Spinal stenosis describes narrowing inside the spinal canal and mainly occurs from a combination of aging and degenerative changes in the spine. Wear and tear on the parts of the spine can cause discs to bulge, spine ligaments to thicken, and joints near the spinal canal to become enlarged. These can take up space inside the spinal canal and put pressure on the spinal nerves. Changes like these mostly affect people over 60 years of age. However, spinal stenosis also occurs in younger people who have abnormally small spinal canals from birth. Spinal stenosis usually causes back pain and leg pain that comes and goes with activities, such as walking.
Stenosis can occur in all areas of the spine, but it is most common in the lumbar spine. The spinal canal is a tube within the bones of the spinal column. The spinal cord and spinal nerves are normally protected inside this bony tube. Bordered by bone and tough ligaments, the spinal canal cannot expand when something crowds the space within the canal. Normally there is space between the spinal cord and the edges of the surrounding spinal canal.
Anything that narrows the spinal canal places the spinal cord and spinal nerves at risk. The lack of space puts pressure on them, causing irritation and inflammation. Conditions that can narrow the spinal canal include infection, tumors, trauma, herniated discs, arthritis, thickening of ligaments, and bone spurs.
Spinal stenosis usually occurs in older people due to years of wear and tear (degeneration) of the spine. The changes that happen from this process include thickened ligaments, bone spurs, facet joint enlargement (hypertrophy), and bulging discs.
In some cases, simply bending over relieves the symptoms. This makes the spinal canal larger and provides more space so that the blood flow to the spinal nerves increases. Activities that increase the demand for blood flow cause the blood vessels to swell and enlarge. If there is no room for this to occur, the blood flow cannot increase. This causes pain and weakness because the nerves cannot get enough oxygen to meet the demand.
Some people have a narrow spinal canal from birth. This does not mean they automatically feel symptoms of stenosis. But if the spinal canal is too narrow, it can lead to pressure on the spinal nerves. People who have a very narrow canal are at risk for stenosis because even minor crowding inside the spinal canal can lead to symptoms.
The main symptoms of spinal stenosis are felt in the legs-heaviness, weakness, and pain with walking or prolonged standing. The symptoms are caused by the nerve roots getting squeezed, which upsets the normal signals traveling from the brain to the body. Irritation of the nerves is worse when standing or walking due to pressure and stretching of the nerves. Symptoms often disappear with rest. Sitting down seems to take pressure of the nerve roots.
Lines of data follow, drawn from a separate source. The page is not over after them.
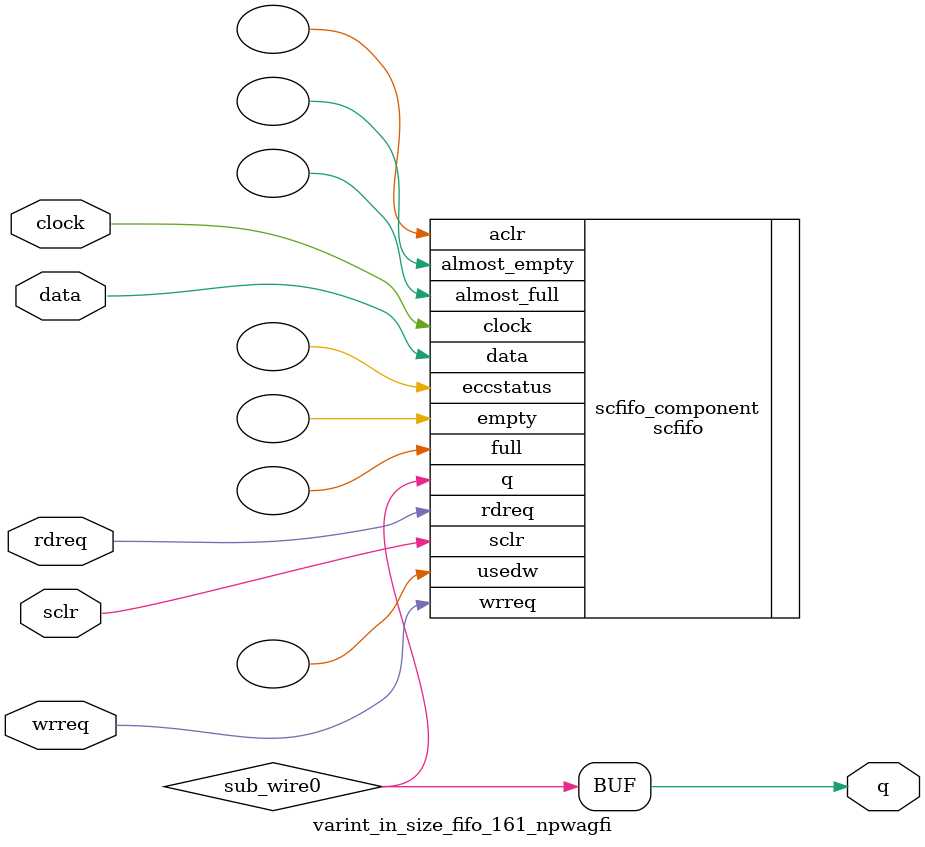
<source format=v>



`timescale 1 ps / 1 ps
// synopsys translate_on
module  varint_in_size_fifo_161_npwagfi  (
    clock,
    data,
    rdreq,
    sclr,
    wrreq,
    q);

    input    clock;
    input  [0:0]  data;
    input    rdreq;
    input    sclr;
    input    wrreq;
    output [0:0]  q;

    wire [0:0] sub_wire0;
    wire [0:0] q = sub_wire0[0:0];

    scfifo  scfifo_component (
                .clock (clock),
                .data (data),
                .rdreq (rdreq),
                .sclr (sclr),
                .wrreq (wrreq),
                .q (sub_wire0),
                .aclr (),
                .almost_empty (),
                .almost_full (),
                .eccstatus (),
                .empty (),
                .full (),
                .usedw ());
    defparam
        scfifo_component.add_ram_output_register  = "ON",
        scfifo_component.enable_ecc  = "FALSE",
        scfifo_component.intended_device_family  = "Arria 10",
        scfifo_component.lpm_numwords  = 1024,
        scfifo_component.lpm_showahead  = "OFF",
        scfifo_component.lpm_type  = "scfifo",
        scfifo_component.lpm_width  = 1,
        scfifo_component.lpm_widthu  = 10,
        scfifo_component.overflow_checking  = "ON",
        scfifo_component.underflow_checking  = "ON",
        scfifo_component.use_eab  = "ON";


endmodule



</source>
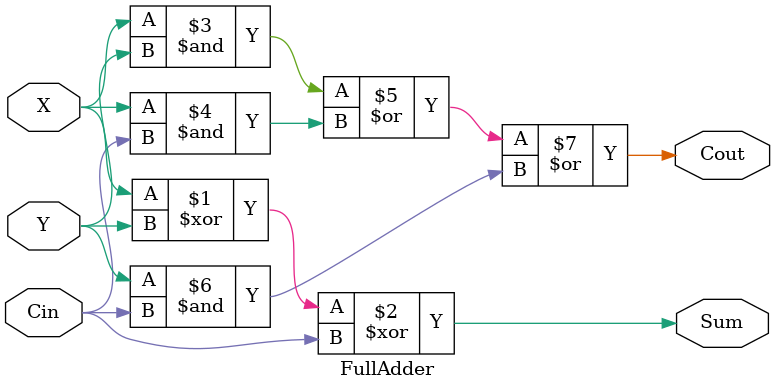
<source format=v>
module FullAdder (X, Y, Cin, Cout, Sum);
   input X; //inputs
   input Y;
   input Cin;
   output Cout; //outputs
   output Sum;
   assign #10 Sum = X ^ Y ^ Cin ;
   assign #10 Cout = (X & Y) | (X & Cin) | (Y & Cin) ;
endmodule

</source>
You may be asked to take a variety of diagnostic tests. The tests are chosen based upon what the physician suspects is causing your pain. The most common diagnostic tests to determine whether you have spinal stenosis are X-rays of your lower back and an MRI scan. In some cases, a CT scan may be ordered, either in addition to an MRI or instead of one.
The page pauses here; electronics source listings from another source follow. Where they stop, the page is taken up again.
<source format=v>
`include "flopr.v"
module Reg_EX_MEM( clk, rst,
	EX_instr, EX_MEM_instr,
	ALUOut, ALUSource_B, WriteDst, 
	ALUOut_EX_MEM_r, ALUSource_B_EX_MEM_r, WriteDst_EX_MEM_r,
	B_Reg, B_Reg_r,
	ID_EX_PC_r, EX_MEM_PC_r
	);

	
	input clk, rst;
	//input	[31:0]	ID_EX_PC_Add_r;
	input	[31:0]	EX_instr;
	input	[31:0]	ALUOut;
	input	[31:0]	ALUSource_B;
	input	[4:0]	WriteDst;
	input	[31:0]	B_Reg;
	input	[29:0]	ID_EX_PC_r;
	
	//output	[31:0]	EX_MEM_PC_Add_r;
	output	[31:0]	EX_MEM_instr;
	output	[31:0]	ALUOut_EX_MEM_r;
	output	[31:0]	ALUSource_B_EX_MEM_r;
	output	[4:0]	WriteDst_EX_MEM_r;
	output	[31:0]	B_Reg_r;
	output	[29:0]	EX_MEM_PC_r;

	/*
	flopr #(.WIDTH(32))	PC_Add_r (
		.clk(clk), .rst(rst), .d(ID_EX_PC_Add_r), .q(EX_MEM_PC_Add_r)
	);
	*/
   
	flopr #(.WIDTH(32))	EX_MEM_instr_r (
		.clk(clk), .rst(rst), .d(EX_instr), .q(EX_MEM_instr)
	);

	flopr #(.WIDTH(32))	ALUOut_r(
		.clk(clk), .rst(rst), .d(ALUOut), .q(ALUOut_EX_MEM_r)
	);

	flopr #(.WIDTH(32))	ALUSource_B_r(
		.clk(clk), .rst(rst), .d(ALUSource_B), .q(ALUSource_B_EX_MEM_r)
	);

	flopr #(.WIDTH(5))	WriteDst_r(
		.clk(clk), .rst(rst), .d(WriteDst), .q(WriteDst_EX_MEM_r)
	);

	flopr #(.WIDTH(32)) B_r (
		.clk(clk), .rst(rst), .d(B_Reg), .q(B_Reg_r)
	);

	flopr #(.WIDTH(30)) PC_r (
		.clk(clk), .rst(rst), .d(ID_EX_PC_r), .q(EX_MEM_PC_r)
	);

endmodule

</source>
Conservative treatment options can include epidural steroid injection (ESI), also called a nerve block, medications, and physical therapy.
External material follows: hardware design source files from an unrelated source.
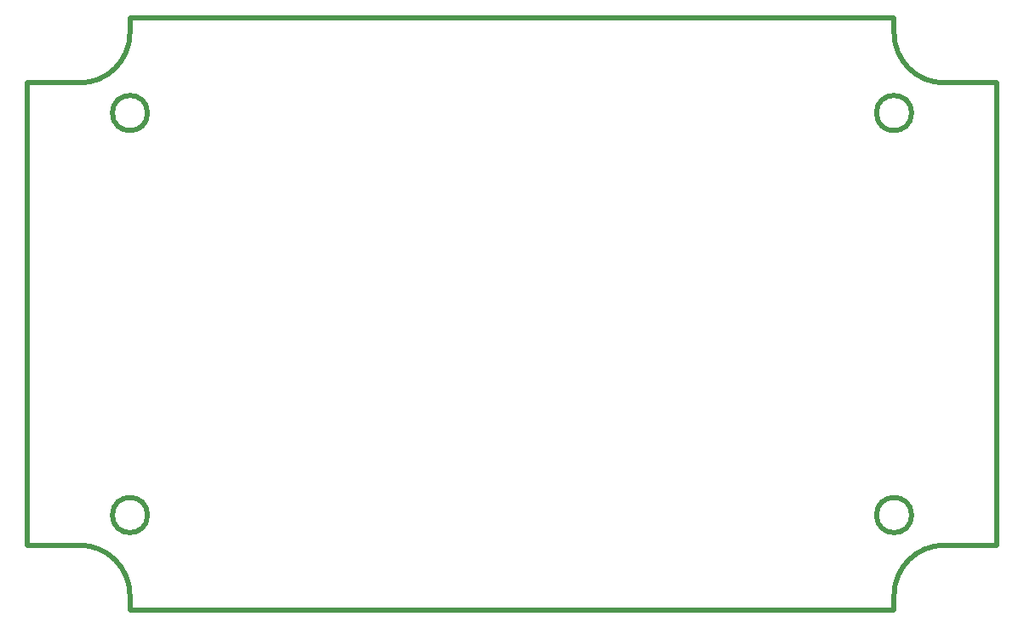
<source format=gbr>
%TF.GenerationSoftware,KiCad,Pcbnew,(5.99.0-11575-g46338403e7)*%
%TF.CreationDate,2021-08-13T15:38:32+02:00*%
%TF.ProjectId,voedings switcher,766f6564-696e-4677-9320-737769746368,rev?*%
%TF.SameCoordinates,Original*%
%TF.FileFunction,Profile,NP*%
%FSLAX46Y46*%
G04 Gerber Fmt 4.6, Leading zero omitted, Abs format (unit mm)*
G04 Created by KiCad (PCBNEW (5.99.0-11575-g46338403e7)) date 2021-08-13 15:38:32*
%MOMM*%
%LPD*%
G01*
G04 APERTURE LIST*
%TA.AperFunction,Profile*%
%ADD10C,0.500000*%
%TD*%
G04 APERTURE END LIST*
D10*
X124380000Y-68560000D02*
X124380000Y-70060000D01*
X202130000Y-78060000D02*
G75*
G03*
X202130000Y-78060000I-1750000J0D01*
G01*
X210630000Y-75060000D02*
X210630000Y-121060000D01*
X200380000Y-127560000D02*
X124380000Y-127560000D01*
X119380000Y-75060000D02*
X114130000Y-75060000D01*
X124380000Y-126060000D02*
X124380000Y-127560000D01*
X126130000Y-78060000D02*
G75*
G03*
X126130000Y-78060000I-1750000J0D01*
G01*
X200380000Y-127560000D02*
X200380000Y-126060000D01*
X205380000Y-121060000D02*
X210630000Y-121060000D01*
X126130000Y-118060000D02*
G75*
G03*
X126130000Y-118060000I-1750000J0D01*
G01*
X114130000Y-121060000D02*
X119380000Y-121060000D01*
X124380000Y-70060000D02*
G75*
G02*
X119380000Y-75060000I-5000000J0D01*
G01*
X114130000Y-121060000D02*
X114130000Y-75060000D01*
X200380000Y-126060000D02*
G75*
G02*
X205380000Y-121060000I5000000J0D01*
G01*
X124380000Y-68560000D02*
X200380000Y-68560000D01*
X202130000Y-118060000D02*
G75*
G03*
X202130000Y-118060000I-1750000J0D01*
G01*
X205380000Y-75060000D02*
G75*
G02*
X200380000Y-70060000I0J5000000D01*
G01*
X119380000Y-121060000D02*
G75*
G02*
X124380000Y-126060000I0J-5000000D01*
G01*
X210630000Y-75060000D02*
X205380000Y-75060000D01*
X200380000Y-70060000D02*
X200380000Y-68560000D01*
M02*

</source>
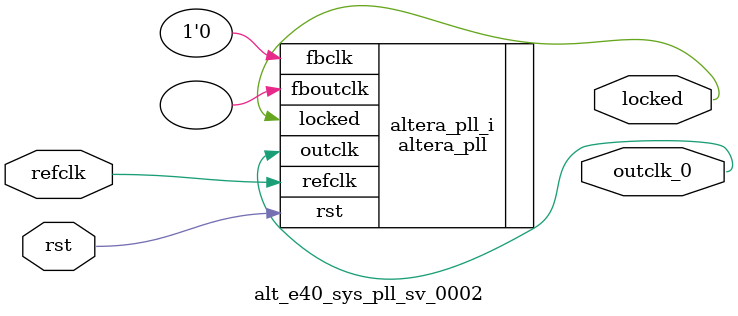
<source format=v>
`timescale 1ns/10ps
module  alt_e40_sys_pll_sv_0002(

	// interface 'refclk'
	input wire refclk,

	// interface 'reset'
	input wire rst,

	// interface 'outclk0'
	output wire outclk_0,

	// interface 'locked'
	output wire locked
);

	altera_pll #(
		.fractional_vco_multiplier("false"),
		.reference_clock_frequency("100.0 MHz"),
		.operation_mode("normal"),
		.number_of_clocks(1),
		.output_clock_frequency0("315.0 MHz"),
		.phase_shift0("0 ps"),
		.duty_cycle0(50),
		.output_clock_frequency1("0 MHz"),
		.phase_shift1("0 ps"),
		.duty_cycle1(50),
		.output_clock_frequency2("0 MHz"),
		.phase_shift2("0 ps"),
		.duty_cycle2(50),
		.output_clock_frequency3("0 MHz"),
		.phase_shift3("0 ps"),
		.duty_cycle3(50),
		.output_clock_frequency4("0 MHz"),
		.phase_shift4("0 ps"),
		.duty_cycle4(50),
		.output_clock_frequency5("0 MHz"),
		.phase_shift5("0 ps"),
		.duty_cycle5(50),
		.output_clock_frequency6("0 MHz"),
		.phase_shift6("0 ps"),
		.duty_cycle6(50),
		.output_clock_frequency7("0 MHz"),
		.phase_shift7("0 ps"),
		.duty_cycle7(50),
		.output_clock_frequency8("0 MHz"),
		.phase_shift8("0 ps"),
		.duty_cycle8(50),
		.output_clock_frequency9("0 MHz"),
		.phase_shift9("0 ps"),
		.duty_cycle9(50),
		.output_clock_frequency10("0 MHz"),
		.phase_shift10("0 ps"),
		.duty_cycle10(50),
		.output_clock_frequency11("0 MHz"),
		.phase_shift11("0 ps"),
		.duty_cycle11(50),
		.output_clock_frequency12("0 MHz"),
		.phase_shift12("0 ps"),
		.duty_cycle12(50),
		.output_clock_frequency13("0 MHz"),
		.phase_shift13("0 ps"),
		.duty_cycle13(50),
		.output_clock_frequency14("0 MHz"),
		.phase_shift14("0 ps"),
		.duty_cycle14(50),
		.output_clock_frequency15("0 MHz"),
		.phase_shift15("0 ps"),
		.duty_cycle15(50),
		.output_clock_frequency16("0 MHz"),
		.phase_shift16("0 ps"),
		.duty_cycle16(50),
		.output_clock_frequency17("0 MHz"),
		.phase_shift17("0 ps"),
		.duty_cycle17(50),
		.pll_type("General"),
		.pll_subtype("General")
	) altera_pll_i (
		.outclk	({outclk_0}),
		.locked	(locked),
		.fboutclk	( ),
		.fbclk	(1'b0),
		.rst	(rst),
		.refclk	(refclk)
	);
endmodule


</source>
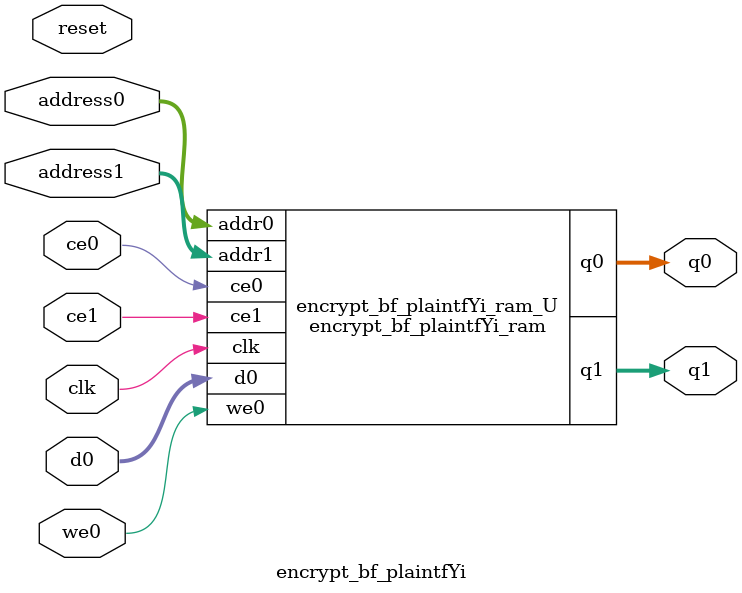
<source format=v>
`timescale 1 ns / 1 ps
module encrypt_bf_plaintfYi_ram (addr0, ce0, d0, we0, q0, addr1, ce1, q1,  clk);

parameter DWIDTH = 8;
parameter AWIDTH = 3;
parameter MEM_SIZE = 8;

input[AWIDTH-1:0] addr0;
input ce0;
input[DWIDTH-1:0] d0;
input we0;
output reg[DWIDTH-1:0] q0;
input[AWIDTH-1:0] addr1;
input ce1;
output reg[DWIDTH-1:0] q1;
input clk;

(* ram_style = "distributed" *)reg [DWIDTH-1:0] ram[0:MEM_SIZE-1];




always @(posedge clk)  
begin 
    if (ce0) begin
        if (we0) 
            ram[addr0] <= d0; 
        q0 <= ram[addr0];
    end
end


always @(posedge clk)  
begin 
    if (ce1) begin
        q1 <= ram[addr1];
    end
end


endmodule

`timescale 1 ns / 1 ps
module encrypt_bf_plaintfYi(
    reset,
    clk,
    address0,
    ce0,
    we0,
    d0,
    q0,
    address1,
    ce1,
    q1);

parameter DataWidth = 32'd8;
parameter AddressRange = 32'd8;
parameter AddressWidth = 32'd3;
input reset;
input clk;
input[AddressWidth - 1:0] address0;
input ce0;
input we0;
input[DataWidth - 1:0] d0;
output[DataWidth - 1:0] q0;
input[AddressWidth - 1:0] address1;
input ce1;
output[DataWidth - 1:0] q1;



encrypt_bf_plaintfYi_ram encrypt_bf_plaintfYi_ram_U(
    .clk( clk ),
    .addr0( address0 ),
    .ce0( ce0 ),
    .we0( we0 ),
    .d0( d0 ),
    .q0( q0 ),
    .addr1( address1 ),
    .ce1( ce1 ),
    .q1( q1 ));

endmodule


</source>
Spinal stenosis may continue to get worse over time and surgery may be considered as a treatment option. Surgical treatments can include a decompressive laminectomy to free up or “decompress” the nerves, the surgeon must remove a section of bone from the back of the spine (lamina). Your procedure might also include fusion. Patients with spinal instability who need surgery for spinal stenosis will likely also need lumbar fusion.